Using a very simple method, Charles Figley has produced a fascinating book. He has collected autobiographical essays by 17 pioneer trauma scholars (himself included) and, in so doing, has produced a book which very richly describes the evolution of modern psychotraumatology.
Each author was asked to answer four questions about the events that led to their interest in trauma, their greatest achievements in the field, the people who most influenced them and their hopes for future research. The contributors are past winners of lifetime achievements or pioneer awards from the International Society for Traumatic Stress Studies and many have themselves been presidents of the Society.
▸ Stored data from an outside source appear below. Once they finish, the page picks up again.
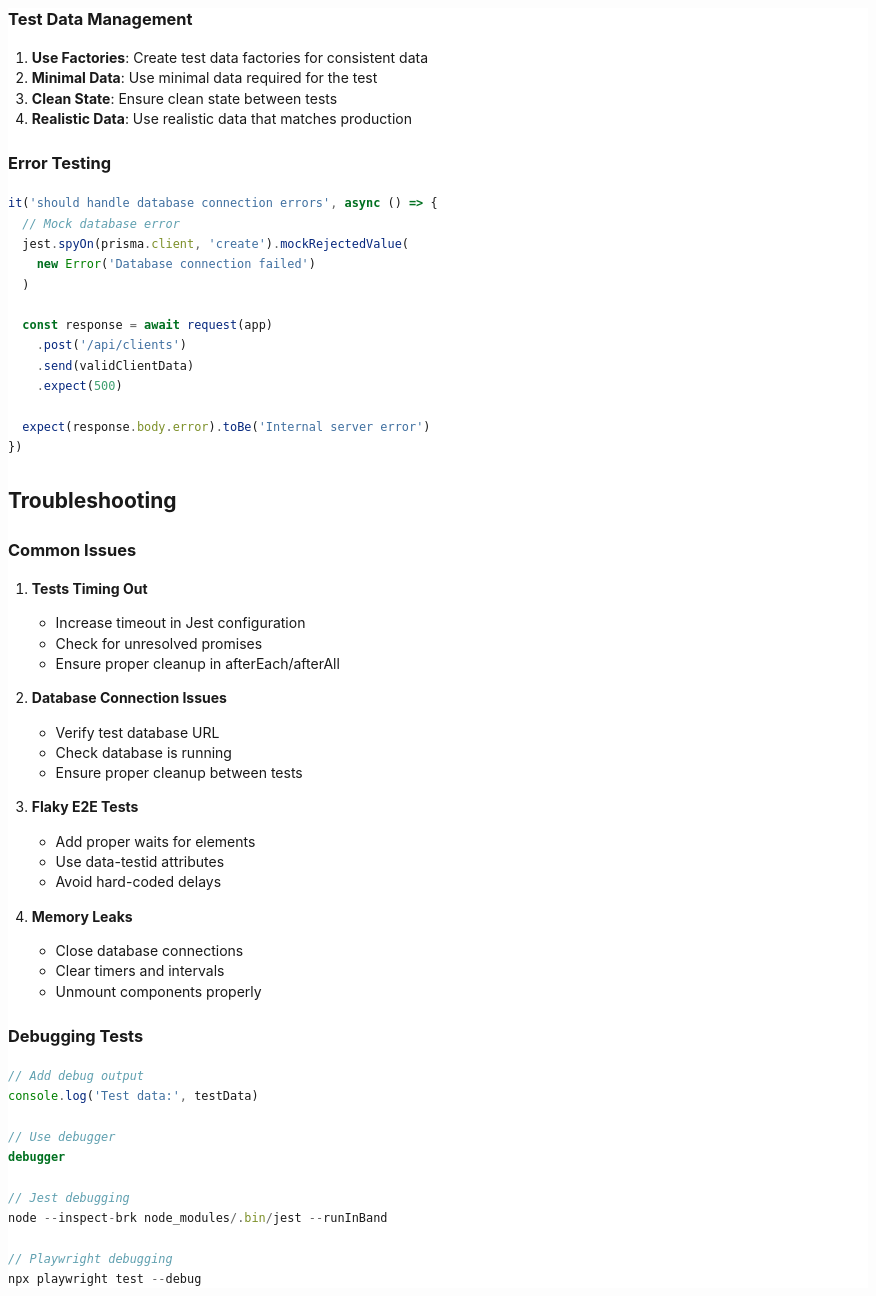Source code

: ### Test Data Management

1. **Use Factories**: Create test data factories for consistent data
2. **Minimal Data**: Use minimal data required for the test
3. **Clean State**: Ensure clean state between tests
4. **Realistic Data**: Use realistic data that matches production

### Error Testing

```typescript
it('should handle database connection errors', async () => {
  // Mock database error
  jest.spyOn(prisma.client, 'create').mockRejectedValue(
    new Error('Database connection failed')
  )

  const response = await request(app)
    .post('/api/clients')
    .send(validClientData)
    .expect(500)

  expect(response.body.error).toBe('Internal server error')
})
```

## Troubleshooting

### Common Issues

1. **Tests Timing Out**
   - Increase timeout in Jest configuration
   - Check for unresolved promises
   - Ensure proper cleanup in afterEach/afterAll

2. **Database Connection Issues**
   - Verify test database URL
   - Check database is running
   - Ensure proper cleanup between tests

3. **Flaky E2E Tests**
   - Add proper waits for elements
   - Use data-testid attributes
   - Avoid hard-coded delays

4. **Memory Leaks**
   - Close database connections
   - Clear timers and intervals
   - Unmount components properly

### Debugging Tests

```typescript
// Add debug output
console.log('Test data:', testData)

// Use debugger
debugger

// Jest debugging
node --inspect-brk node_modules/.bin/jest --runInBand

// Playwright debugging
npx playwright test --debug
```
Several of the contributors are Jewish whose relatives perished during the Holocaust. Henry Krystal is himself a survivor of Auschwitz. Others found their way into the trauma field by getting involved in treating Second World War or Vietnam veterans. The editor is himself a Vietnam veteran. Some of the non-American contributors (Van der Kolk and Weisaeth) grew up in Europe during the German occupation, yet others appear to have entered the field of trauma by chance.
Many terms now in everyday psychiatric language were coined by these pioneers (e.g. rape trauma syndrome (Burgess), conspiracy of silence and multigenerational transmission of trauma (Danielli), compassion fatigue (Figley), complex post-traumatic stress disorder (PTSD) (Herman), psychic numbing (Lifton) and disorders of extreme stress not otherwise specified (Van der Kolk)). Apart from the development of these concepts so familiar to us now, these individuals have made other huge contributions to the field. Herman and Van der Kolk showed that those with borderline personality disorder were, in over 80% of cases, victims of childhood sexual abuse. It was Horowitz who first developed the Impact of Events Scale. Ochberg first described the Stockholm syndrome although he did not coin the term. Kolb and Van der Kolk have made major contributions to our understanding of the physiology associated with the long-term effects of trauma. It was Lifton who wrote so eloquently about the Nazi doctors, stating that, in his view, no individual is inherently evil, murderous or genocidal, but under certain conditions virtually anyone is capable of becoming all of these things.
There are a number of common themes running through most of the chapters including the importance of working collaboratively with others, both in research and clinically. The need for mental health professionals in general, and those working in the trauma field in particular, to take an active part in socio-political matters is emphasised. Several of the authors suggest that PTSD is the first psychiatric disorder which can be prevented as the population at risk is often known and, when a trauma has occurred, high-risk cases can be identified early. Although we have some knowledge of possible beneficial early interventions, much more research is needed in this area. Friedman, perhaps simplistically, states that all we have to do is stop war, rape, genocide, child abuse, interpersonal violence and the perpetuation of other human-made traumatic events.
Overall, this book provides a historical account of developments in the field of traumatology during the latter half of the 20th century, which clinicians and researchers would enjoy. It provides a good overview of much of the research in the field and gives pointers to where future research should focus.